鉄は体内で作れませんから食べ物で供給しなくてはなりません。ですから出血が続いたり、鉄の供給が不足した状態が続くと貧血が起こってきます。とくに女性の場合は月経時に大量の鉄を失いますし、妊娠中には胎児の発育に大量の鉄が必要であるため、貧血になりやすい状態になります。

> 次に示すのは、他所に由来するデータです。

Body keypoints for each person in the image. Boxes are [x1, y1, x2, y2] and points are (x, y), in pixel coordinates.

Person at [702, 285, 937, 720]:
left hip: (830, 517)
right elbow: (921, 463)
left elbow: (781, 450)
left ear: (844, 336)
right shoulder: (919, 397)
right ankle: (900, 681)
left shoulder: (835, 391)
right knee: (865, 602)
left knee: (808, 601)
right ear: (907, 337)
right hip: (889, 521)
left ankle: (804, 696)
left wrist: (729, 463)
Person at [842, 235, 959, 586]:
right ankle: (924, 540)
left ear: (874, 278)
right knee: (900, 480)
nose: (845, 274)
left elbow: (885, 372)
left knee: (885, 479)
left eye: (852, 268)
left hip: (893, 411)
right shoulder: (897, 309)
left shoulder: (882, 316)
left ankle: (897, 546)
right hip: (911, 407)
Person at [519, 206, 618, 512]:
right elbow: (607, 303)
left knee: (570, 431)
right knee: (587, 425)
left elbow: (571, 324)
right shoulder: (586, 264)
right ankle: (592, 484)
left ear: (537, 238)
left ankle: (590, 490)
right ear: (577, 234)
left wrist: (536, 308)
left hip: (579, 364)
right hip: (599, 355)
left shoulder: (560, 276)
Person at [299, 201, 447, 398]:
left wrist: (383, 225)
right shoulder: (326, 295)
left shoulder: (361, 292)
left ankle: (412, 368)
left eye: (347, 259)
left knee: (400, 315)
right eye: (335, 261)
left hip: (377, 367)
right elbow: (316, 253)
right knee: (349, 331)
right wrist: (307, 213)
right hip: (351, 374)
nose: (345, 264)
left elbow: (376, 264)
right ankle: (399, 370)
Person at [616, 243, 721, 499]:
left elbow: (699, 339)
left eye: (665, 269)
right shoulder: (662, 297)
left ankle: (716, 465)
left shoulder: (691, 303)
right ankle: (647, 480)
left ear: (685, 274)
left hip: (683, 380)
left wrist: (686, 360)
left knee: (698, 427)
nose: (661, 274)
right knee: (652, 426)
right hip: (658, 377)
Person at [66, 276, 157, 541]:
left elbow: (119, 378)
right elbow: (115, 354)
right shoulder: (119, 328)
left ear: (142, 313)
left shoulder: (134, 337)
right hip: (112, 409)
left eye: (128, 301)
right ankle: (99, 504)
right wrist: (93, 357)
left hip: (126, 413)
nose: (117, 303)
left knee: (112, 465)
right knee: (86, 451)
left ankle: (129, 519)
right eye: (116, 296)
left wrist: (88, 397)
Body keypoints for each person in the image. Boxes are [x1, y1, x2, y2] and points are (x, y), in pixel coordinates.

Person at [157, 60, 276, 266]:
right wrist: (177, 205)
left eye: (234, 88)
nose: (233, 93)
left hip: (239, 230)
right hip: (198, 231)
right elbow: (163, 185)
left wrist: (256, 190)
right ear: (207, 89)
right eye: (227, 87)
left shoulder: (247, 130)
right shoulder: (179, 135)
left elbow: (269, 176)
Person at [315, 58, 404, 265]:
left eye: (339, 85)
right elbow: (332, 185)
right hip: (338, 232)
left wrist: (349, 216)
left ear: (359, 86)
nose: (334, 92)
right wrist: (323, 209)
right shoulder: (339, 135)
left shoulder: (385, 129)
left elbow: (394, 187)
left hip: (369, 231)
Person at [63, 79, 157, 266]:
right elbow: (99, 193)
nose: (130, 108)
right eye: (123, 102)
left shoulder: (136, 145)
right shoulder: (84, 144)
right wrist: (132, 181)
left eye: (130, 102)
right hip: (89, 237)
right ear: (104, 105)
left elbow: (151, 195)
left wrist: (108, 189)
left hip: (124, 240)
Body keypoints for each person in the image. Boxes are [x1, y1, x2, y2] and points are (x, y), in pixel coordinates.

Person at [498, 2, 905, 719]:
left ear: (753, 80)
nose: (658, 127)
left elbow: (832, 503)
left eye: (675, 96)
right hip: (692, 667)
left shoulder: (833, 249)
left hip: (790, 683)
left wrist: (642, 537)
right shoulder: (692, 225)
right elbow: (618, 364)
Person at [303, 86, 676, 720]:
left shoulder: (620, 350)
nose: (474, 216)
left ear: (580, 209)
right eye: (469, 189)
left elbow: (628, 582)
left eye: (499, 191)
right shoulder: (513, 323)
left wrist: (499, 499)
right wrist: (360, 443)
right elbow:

また、子宮筋腫過多月経胃潰瘍十二指腸潰瘍などからの出血も、微量で本人が自覚しなくても、長期にわたると貧血につながります。

鉄欠乏性貧血の症状
全身に酸素を運ぶ役目を果たしているヘモグロビンの量が少なくなるので、酸素不足の症状が出てきます。階段を上るときの息切れや動悸を感じやすくなり、全身の倦怠感、耳鳴り、めまいなども現れます。
足がむくんだり、爪がボロボロになったり、さじ状に逆にそりかえる(プラマー・ビンソン症候群)などの症状もみられます。

鉄欠乏性貧血の治療
疾患による出血の場合は、原因疾患の治療を行ないます。貧血の症状は、鉄剤を服用すると改善が見られます。十分な鉄分を補充するためには、鉄剤の服用を2〜3ヶ月続ける必要があります。
また、食生活で、鉄分を多く含む食品(レバー、牛もも肉、卵黄、ほうれん草など)の摂取も心がけます。